With buds fit to burst, and flowers opening all over the garden, there’s something new to see in the garden every day.

I had a walk around my garden this morning – the birds were singing, it was pretty mild even though the weather had cooled a little and there was some overnight rain/drizzle, but as I sipped my tea, I noticed that there were lots of new flowers open and plenty more buds beginning to swell.

Summer is en route, and my garden is ready for it.

The Foxgloves

I transplanted into the garden, some of the Foxgloves that had self-seeded into pots at my previous home a year or so ago. There’s lots of them – once you get a foxglove, then you’ve probably got them for life. These plants are descendants of the Foxgloves ‘Excelsior Hybrids Mixed’ plants that I grew from seed back in 2011.

Foxglove plants
The Foxgloves only a few weeks ago – no sign of the flower spires.

Thankfully they tolerate shade, and my back garden gets shaded at various times of the day either by the shadow of the house, or by one of the side fences. There’s one spot where I don’t think it gets the sun for very long at all, so these Foxgloves were perfect for this spot.

A foxglove flower stalk
A Foxglove ‘Excelsior Hybrids Mixed’ plant sends it’s flower spire skywards.

The bees love foxgloves, and soon rush to enter their bell-shaped flowers as they uncurl their colourful spires towards the sun. I suspect that in about 10 days, many of the foxgloves will be open or right on the verge of being open.
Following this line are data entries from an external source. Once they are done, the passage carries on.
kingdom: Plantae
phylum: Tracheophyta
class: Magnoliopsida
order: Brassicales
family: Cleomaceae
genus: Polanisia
From memory, I’ve only ever had pinks and cream coloured foxgloves, with the pink colour seemingly more common in my gardens.

A pink Foxglove 'Excelsior Hybrid Mixed' on flower
A transplanted pink Foxglove ‘Excelsior Hybrid Mixed’ in 2017.

Despite their beauty, foxgloves are of course poisonous to humans, cats, and dogs, so use gloves when touching these plants, or make sure that you wash your hands thoroughly afterwards.

The Roses

Last year, when I broke the tired lawn, in the blank garden, I planted some roses. One of these, Rose ‘Just Joey’, led the way with the flowering and had opened a wonderfully fragrant peach-coloured flower by the start of the second week of June.

This rose, which I’m not entirely convinced particularly enjoys it’s spot in the garden, has budded up again for a second flowering year.

A Rose 'Just Joey' fragrant flower.
The fragrant bloom of Rose ‘Just Joey’ was the first rose to flower in the garden.

I’ll be pleased to see it on flower, and hope that it also puts effort into growing its structure a bit more – it looks a bit weedy. In contrast, the other Rose ‘Ernest H Morse’, has grown very large but shows no sign yet of any buds.

The purple Geranium Himalayense

In the corner of my garden is a Geranium ‘Himalayense’. I planted this last year and it sent out a number of bluey-purple flowers. My parents have always had one of these in their gardens, so I decided that I should get one too.

I wasn’t overly convinced that I’d planted it in the correct spot, and even though they die right back during the winter (and what a winter it was!), I was pleased to see the emergence of green shoots just a few weeks ago.

Geranium 'Himalayense' on flower
The Geranium ‘Himalayense’ has emerged and flowered again.

This morning I caught it with two flowers, and I’m really pleased to welcome it back into this corner of the garden – right near my backdoor.

Aquilegia

I bought three Aquilegia plants from my local market a week or so ago, and I’m still yet to plant them out (the hot weather has put me off planting them out, as they’re shade-tolerant).

However, two of them have begun flowering. Aquilegia ‘Spring Magic White’ has thrown out some delicate-looking white flowers, and it is joined by Aquilegia ‘Winky Red-White’.

Aquilegia Spring Magic White plant
Aquilegia ‘Spring Magic White’ with its delicate flowers.

I think it must have been a slow day when they chose ‘Winky Red-White’ in the Aquilegia department. Honestly?! Crimson? Love? Blush? Heart…? Surely they could have done better.

Aquilegia Winky Red-White plant
Aquilegia ‘Winky Red-White’ on flower,

The remaining Aquilegia plant (Aquilegia ‘McKana Group’) is not yet on flower, and it is also the same variety that I attempted to grow from seed at the back of my fridge months ago.

I saw a butterfly the other day – not sure what variety as it swiftly fluttered along in the sunshine, but hopefully it won’t be long before I can plant out all the plants that are making my windowsills creak, and fill the garden with flowers, veg, and fruit.